• Venue: Glyndebourne Festival Opera
  • Date: 6th June 2025
  • Written by: Richard Wagner
  • Directed by: Jetske Mijnssen with Robin Ticciati and the London Philharmonic Orchestra
  • Staring: John Relyea, Kristina Stanek, John Tomlinson
Happy family

Sublime? Ridiculous? - You choose

A bit of a change from Wednesday’s Mikado – Glyndebourne’s Parsifal.

This was the opera that John Christie wanted to open his new opera House in his family home of Glyndebourne in 1934 – and its first performance there was eventually managed in 2025!

It’s not a production that Wagner (or particularly his wife Cosima, tender of the flame), would have recognised.

Set in what appears to be a large, gloomy, country house in (broadly) 1882 (the date of its first production) it eschews the magical and totemic apparatus of the Grail and the Spear under a pall of Catholicism and humanism.

The Knights of the Grail become grey attendants, the flower maidens drab governesses. Lit almost completely from behind, shadows are cast downstage and the apron is in gloom.

The original’s antisemitism is swept away (and not a bad thing, I should add).

Only the second act offers movement and action, the first and third might have been offered as a concert performance (other than a very moving foot washing between Parsifal and Kundry – where the sensuality of Act 2 becomes chastely tender in Act 3). But the direction (Acts 1 and 3) did encourage the thought that maybe they could all get a move on.

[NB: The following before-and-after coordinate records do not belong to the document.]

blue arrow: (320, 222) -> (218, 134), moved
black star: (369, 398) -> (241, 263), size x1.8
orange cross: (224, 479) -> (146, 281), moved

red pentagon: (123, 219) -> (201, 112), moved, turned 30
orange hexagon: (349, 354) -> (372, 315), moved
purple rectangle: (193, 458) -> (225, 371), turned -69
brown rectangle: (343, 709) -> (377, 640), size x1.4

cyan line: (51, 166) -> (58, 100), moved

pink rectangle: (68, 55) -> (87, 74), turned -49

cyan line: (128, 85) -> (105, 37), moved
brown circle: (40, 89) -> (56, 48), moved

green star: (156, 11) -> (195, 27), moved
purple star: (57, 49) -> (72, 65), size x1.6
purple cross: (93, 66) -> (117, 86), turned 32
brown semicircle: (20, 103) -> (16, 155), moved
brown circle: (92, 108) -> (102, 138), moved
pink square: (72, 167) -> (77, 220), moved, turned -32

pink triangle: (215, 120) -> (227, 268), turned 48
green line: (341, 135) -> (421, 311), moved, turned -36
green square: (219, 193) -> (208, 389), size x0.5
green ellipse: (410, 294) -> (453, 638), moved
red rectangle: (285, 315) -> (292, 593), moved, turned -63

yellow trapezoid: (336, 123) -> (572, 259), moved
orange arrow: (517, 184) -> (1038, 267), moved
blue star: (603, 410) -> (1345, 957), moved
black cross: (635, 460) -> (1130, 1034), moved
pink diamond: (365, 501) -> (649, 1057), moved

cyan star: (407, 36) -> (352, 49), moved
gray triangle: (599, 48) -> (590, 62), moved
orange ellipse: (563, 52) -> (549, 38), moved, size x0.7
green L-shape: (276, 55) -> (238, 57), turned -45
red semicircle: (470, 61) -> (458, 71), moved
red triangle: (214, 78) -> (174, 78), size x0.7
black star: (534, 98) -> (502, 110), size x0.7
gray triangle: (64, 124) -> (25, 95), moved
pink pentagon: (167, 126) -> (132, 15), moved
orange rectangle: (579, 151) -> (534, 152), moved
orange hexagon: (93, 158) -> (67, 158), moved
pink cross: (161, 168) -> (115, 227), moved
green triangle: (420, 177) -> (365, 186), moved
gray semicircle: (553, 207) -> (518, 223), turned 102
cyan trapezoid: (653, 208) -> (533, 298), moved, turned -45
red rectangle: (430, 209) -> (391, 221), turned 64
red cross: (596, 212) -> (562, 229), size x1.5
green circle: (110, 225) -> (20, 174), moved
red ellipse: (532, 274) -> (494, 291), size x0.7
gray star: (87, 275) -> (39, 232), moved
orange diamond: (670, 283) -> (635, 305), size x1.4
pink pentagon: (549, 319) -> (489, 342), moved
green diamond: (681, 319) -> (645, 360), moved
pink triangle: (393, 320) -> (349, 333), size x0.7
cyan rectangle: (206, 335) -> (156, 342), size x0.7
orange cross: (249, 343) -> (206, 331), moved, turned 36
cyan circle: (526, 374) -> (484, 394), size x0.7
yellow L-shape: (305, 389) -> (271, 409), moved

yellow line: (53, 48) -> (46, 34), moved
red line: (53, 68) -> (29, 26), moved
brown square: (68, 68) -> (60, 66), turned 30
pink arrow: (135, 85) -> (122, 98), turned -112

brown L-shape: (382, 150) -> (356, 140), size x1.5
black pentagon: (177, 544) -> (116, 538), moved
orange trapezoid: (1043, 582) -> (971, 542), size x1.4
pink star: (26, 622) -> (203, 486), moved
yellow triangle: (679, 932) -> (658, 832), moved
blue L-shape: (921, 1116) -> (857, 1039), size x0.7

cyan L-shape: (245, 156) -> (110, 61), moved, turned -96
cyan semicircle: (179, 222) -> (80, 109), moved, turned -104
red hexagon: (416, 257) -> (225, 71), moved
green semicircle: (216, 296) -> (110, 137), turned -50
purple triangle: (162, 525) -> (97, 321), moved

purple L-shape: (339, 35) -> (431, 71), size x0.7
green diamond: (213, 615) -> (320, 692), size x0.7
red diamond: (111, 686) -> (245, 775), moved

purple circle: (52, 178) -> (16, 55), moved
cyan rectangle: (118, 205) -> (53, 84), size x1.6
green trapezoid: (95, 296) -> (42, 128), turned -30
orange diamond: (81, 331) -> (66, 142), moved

I’m afraid that Titurel’s burial could only be described as portentous; hardly alleviated by a surprising snow storm (we already know that it is now spring) actually inside the house and over Amfortas’s bed!

But the music! Robin Ticciati with the London Philharmonic Orchestra squeezes the most he can from the score, (no hit tunes there, but immensely moving) and Daniel Johansson (Gurnemanz); and Kristina Stanek (Kundry) are particularly notable, as is, in a smaller way, the indomitable Sir John Tomlinson as Titurel.

In many ways Parsifal has always been problematic, an attempt by Wagner to hang a set of somewhat weird ideas onto a vehicle (Christian mysticism and Arthurian legend) which he was far less comfortable with than Norse and Germanic myth.

What was done was done well (I didn’t mind the escape from armoured knights and semi-pagan totem worship) – but was it worth doing?